Doctors must never look down on a human life, however disabled it may be, says Pope
In a speech to members of the Pontifical Council for Health Pastoral Care, Benedict XVI says man’s right to be treated throughout his life stems from his inherent dignity as a human being. Christian health care workers must add the “Charity” that Jesus showed to this principle.

Vatican City (AsiaNews) – Doctors and nurses “must never look down on any human life, however disabled, and must always know how to encourage treatment” for everyone for as long as they live. Indeed, for Benedict XVI “respect and trust in health care workers is proportionate to the certainty one has that these defenders of life” will follow such a principle.

Once more the Pope expressed his opposition to euthanasia in a talk he gave in the Vatican to the participants to the plenary session of the Pontifical Council for Health Pastoral Care.

In it he stressed that each human being has a “fundamental right” to treatment and maintained that every Christian health care worker must add to the ethical principles of his or her profession the “Charity” that Jesus showed to people who were suffering.

In line with the principle of following Christ or “sequela Christi,” whom the Gospels present as a “divine doctor”, Benedict XVI reiteirated “the biblical perspective that values the natural ethical principle whereby the sick must be treated on the basis that each human life must be defended according to the particular difficulties it faces and the concrete means of treatment available.”

This ethical perspective, which is based on the dignity of the human person and the rights and duties that that it entails, “is confirmed and developed by the love commandment, which is at the heart of the Christian message.”

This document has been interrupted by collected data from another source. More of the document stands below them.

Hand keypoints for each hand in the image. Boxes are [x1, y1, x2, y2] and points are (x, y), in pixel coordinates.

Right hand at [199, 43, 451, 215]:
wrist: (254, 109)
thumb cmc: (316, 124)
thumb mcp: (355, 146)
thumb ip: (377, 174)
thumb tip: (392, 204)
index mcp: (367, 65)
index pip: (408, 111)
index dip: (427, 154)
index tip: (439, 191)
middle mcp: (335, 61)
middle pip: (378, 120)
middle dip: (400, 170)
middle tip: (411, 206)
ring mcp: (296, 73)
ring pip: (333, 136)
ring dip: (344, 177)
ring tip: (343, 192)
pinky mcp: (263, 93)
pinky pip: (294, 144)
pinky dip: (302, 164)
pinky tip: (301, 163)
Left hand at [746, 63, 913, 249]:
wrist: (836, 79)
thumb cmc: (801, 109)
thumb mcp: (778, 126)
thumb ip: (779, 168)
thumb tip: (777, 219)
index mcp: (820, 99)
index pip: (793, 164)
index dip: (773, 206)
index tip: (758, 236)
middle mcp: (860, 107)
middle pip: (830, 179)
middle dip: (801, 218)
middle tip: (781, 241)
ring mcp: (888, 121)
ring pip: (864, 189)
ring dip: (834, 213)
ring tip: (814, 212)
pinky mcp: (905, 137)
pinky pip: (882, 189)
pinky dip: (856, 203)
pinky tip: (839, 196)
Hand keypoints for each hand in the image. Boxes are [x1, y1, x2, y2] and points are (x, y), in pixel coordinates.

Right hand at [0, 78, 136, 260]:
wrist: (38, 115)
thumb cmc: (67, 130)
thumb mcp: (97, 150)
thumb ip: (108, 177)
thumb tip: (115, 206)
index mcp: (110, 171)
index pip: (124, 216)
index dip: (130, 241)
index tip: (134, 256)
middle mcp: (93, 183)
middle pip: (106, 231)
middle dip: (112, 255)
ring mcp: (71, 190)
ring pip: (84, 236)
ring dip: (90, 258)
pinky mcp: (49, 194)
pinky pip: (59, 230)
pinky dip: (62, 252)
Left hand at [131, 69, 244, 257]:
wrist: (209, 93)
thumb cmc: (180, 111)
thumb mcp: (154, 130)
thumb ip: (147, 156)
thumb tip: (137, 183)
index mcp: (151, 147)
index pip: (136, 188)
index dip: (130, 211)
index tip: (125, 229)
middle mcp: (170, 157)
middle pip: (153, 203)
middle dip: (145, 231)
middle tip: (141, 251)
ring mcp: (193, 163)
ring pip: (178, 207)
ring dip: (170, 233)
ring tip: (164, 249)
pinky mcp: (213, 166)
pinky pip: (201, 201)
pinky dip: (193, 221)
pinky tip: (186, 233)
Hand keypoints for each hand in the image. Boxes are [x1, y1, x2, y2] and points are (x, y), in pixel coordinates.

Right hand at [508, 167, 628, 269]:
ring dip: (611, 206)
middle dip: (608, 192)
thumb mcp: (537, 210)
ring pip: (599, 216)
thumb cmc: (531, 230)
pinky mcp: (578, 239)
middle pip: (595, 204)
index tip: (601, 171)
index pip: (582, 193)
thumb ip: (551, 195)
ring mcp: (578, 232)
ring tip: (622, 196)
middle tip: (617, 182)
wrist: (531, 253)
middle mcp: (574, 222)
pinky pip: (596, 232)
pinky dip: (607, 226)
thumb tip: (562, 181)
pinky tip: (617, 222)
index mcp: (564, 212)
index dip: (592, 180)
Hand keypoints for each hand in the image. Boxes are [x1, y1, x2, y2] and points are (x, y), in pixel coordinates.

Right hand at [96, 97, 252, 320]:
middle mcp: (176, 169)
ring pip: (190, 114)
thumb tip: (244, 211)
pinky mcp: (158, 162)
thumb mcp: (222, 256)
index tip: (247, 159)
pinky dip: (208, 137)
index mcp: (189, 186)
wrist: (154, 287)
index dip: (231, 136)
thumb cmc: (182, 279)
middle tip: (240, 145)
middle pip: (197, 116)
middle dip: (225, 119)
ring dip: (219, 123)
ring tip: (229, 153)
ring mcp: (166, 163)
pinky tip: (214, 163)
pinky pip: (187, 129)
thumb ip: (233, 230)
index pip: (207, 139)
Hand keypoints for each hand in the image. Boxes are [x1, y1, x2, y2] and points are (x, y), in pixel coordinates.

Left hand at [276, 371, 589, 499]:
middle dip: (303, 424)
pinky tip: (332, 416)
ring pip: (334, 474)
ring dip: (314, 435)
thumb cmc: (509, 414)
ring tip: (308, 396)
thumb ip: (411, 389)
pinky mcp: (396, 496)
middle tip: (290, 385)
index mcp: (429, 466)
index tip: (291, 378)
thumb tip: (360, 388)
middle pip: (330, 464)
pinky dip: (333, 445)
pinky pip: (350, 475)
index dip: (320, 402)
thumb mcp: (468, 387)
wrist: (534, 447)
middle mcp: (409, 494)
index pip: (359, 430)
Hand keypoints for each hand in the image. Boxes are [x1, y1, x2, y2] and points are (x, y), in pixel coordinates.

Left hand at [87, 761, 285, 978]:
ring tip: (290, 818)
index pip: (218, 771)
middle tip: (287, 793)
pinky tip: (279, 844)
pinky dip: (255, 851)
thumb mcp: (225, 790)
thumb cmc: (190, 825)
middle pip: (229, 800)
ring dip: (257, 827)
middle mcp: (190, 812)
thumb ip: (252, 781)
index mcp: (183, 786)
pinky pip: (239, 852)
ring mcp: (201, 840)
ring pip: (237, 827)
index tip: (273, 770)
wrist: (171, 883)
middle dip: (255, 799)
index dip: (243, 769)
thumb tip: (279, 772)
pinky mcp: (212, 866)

Christian health care workers must therefore be well aware that there is a very tight and indissoluble link between the quality of the service they provide and the virtues of charity to which Christ calls them. It is in doing one’s job well that they bear witness to God’s love. “Charity as a duty of the Church was part of my encyclical Deus charita est,” said the Pope, “and has a particularly significant application in the care of the sick. The history of the Church bears witness to this with innumerable cases of men and women [. . .] who have worked in this field."

Benedict XVI completed his talk by mentioning the recently published Post-Synodal Apostolic Exhortation Sacramentum Caritatis on the Eucharist from which the health care ministry can draw “the strength to help man effectively and promote him in accordance with his dignity.”